▼
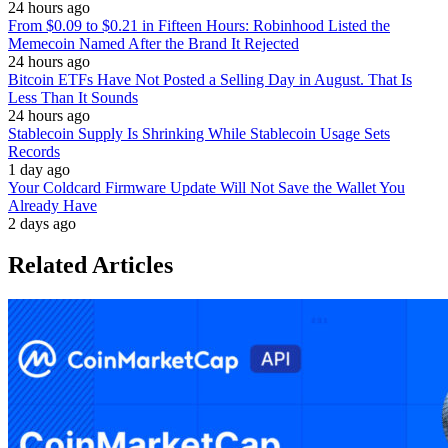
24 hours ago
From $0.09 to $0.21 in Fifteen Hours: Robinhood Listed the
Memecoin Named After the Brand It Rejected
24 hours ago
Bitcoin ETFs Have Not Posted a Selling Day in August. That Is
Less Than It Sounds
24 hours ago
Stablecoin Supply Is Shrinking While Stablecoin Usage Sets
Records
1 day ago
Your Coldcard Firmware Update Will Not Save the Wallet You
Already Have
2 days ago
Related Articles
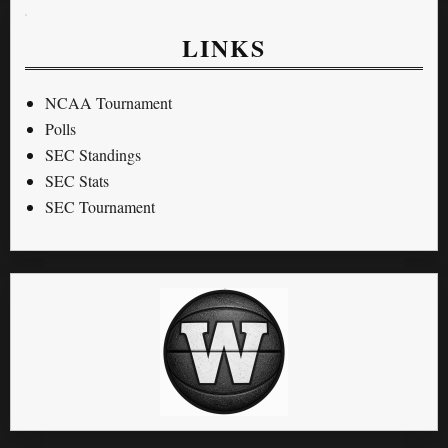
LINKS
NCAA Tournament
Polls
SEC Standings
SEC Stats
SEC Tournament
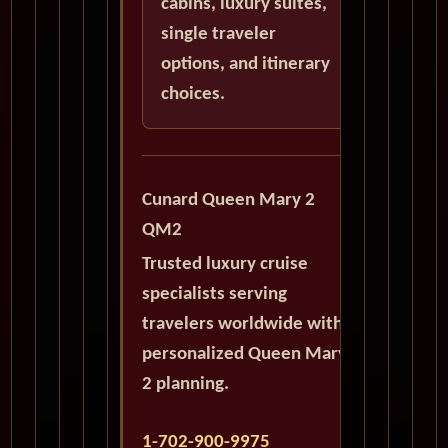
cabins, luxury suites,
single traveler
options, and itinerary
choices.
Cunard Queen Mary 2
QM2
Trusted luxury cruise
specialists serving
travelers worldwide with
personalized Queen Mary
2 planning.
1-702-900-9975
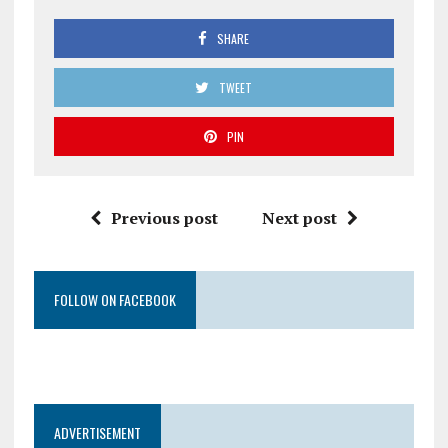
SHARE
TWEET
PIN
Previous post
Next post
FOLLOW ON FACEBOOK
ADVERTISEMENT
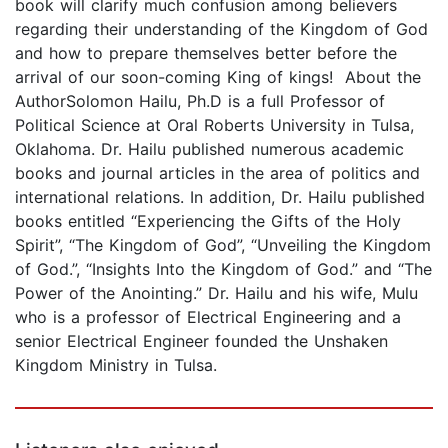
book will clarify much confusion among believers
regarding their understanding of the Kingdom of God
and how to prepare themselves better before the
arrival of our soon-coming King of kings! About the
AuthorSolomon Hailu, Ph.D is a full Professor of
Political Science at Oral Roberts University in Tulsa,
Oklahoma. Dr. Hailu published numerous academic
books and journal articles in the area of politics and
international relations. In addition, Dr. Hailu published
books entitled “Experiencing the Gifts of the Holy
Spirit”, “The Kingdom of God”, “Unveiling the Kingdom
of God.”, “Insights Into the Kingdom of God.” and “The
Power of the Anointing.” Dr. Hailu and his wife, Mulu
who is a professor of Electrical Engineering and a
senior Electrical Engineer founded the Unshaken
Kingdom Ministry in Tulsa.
▲
▼
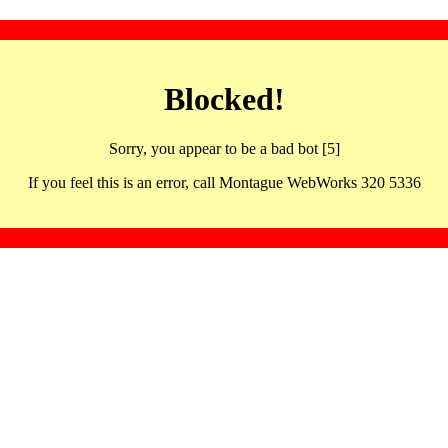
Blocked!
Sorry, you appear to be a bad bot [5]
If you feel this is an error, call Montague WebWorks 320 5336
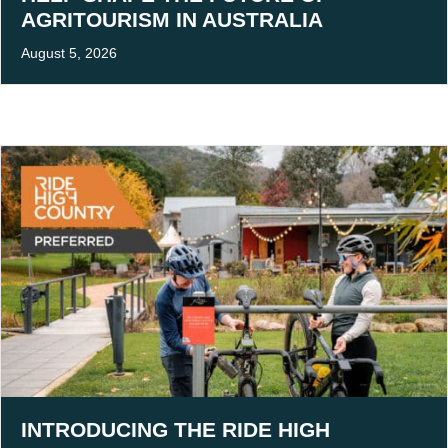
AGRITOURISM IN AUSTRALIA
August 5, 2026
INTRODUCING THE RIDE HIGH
▲
▼
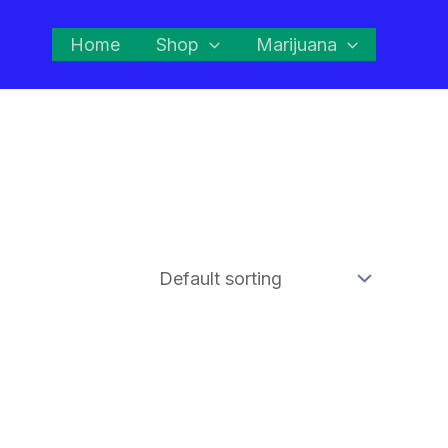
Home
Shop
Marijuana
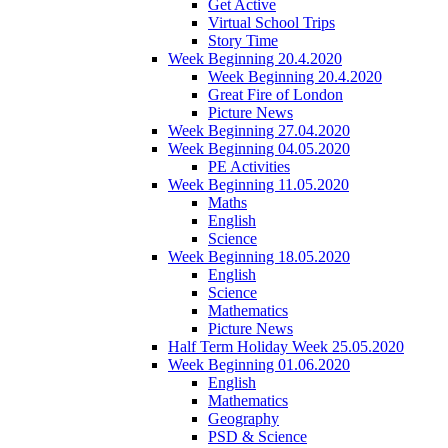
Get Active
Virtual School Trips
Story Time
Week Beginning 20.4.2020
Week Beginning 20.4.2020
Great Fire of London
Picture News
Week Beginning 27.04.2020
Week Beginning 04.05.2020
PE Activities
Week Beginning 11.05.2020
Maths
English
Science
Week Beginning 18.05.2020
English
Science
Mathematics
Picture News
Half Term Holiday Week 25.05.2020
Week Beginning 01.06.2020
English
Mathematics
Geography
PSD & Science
▲
What you will do
Every line that holds the word "Tulsa" should be copied from the listing.

Expected answer
Political Science at Oral Roberts University in Tulsa,
Kingdom Ministry in Tulsa.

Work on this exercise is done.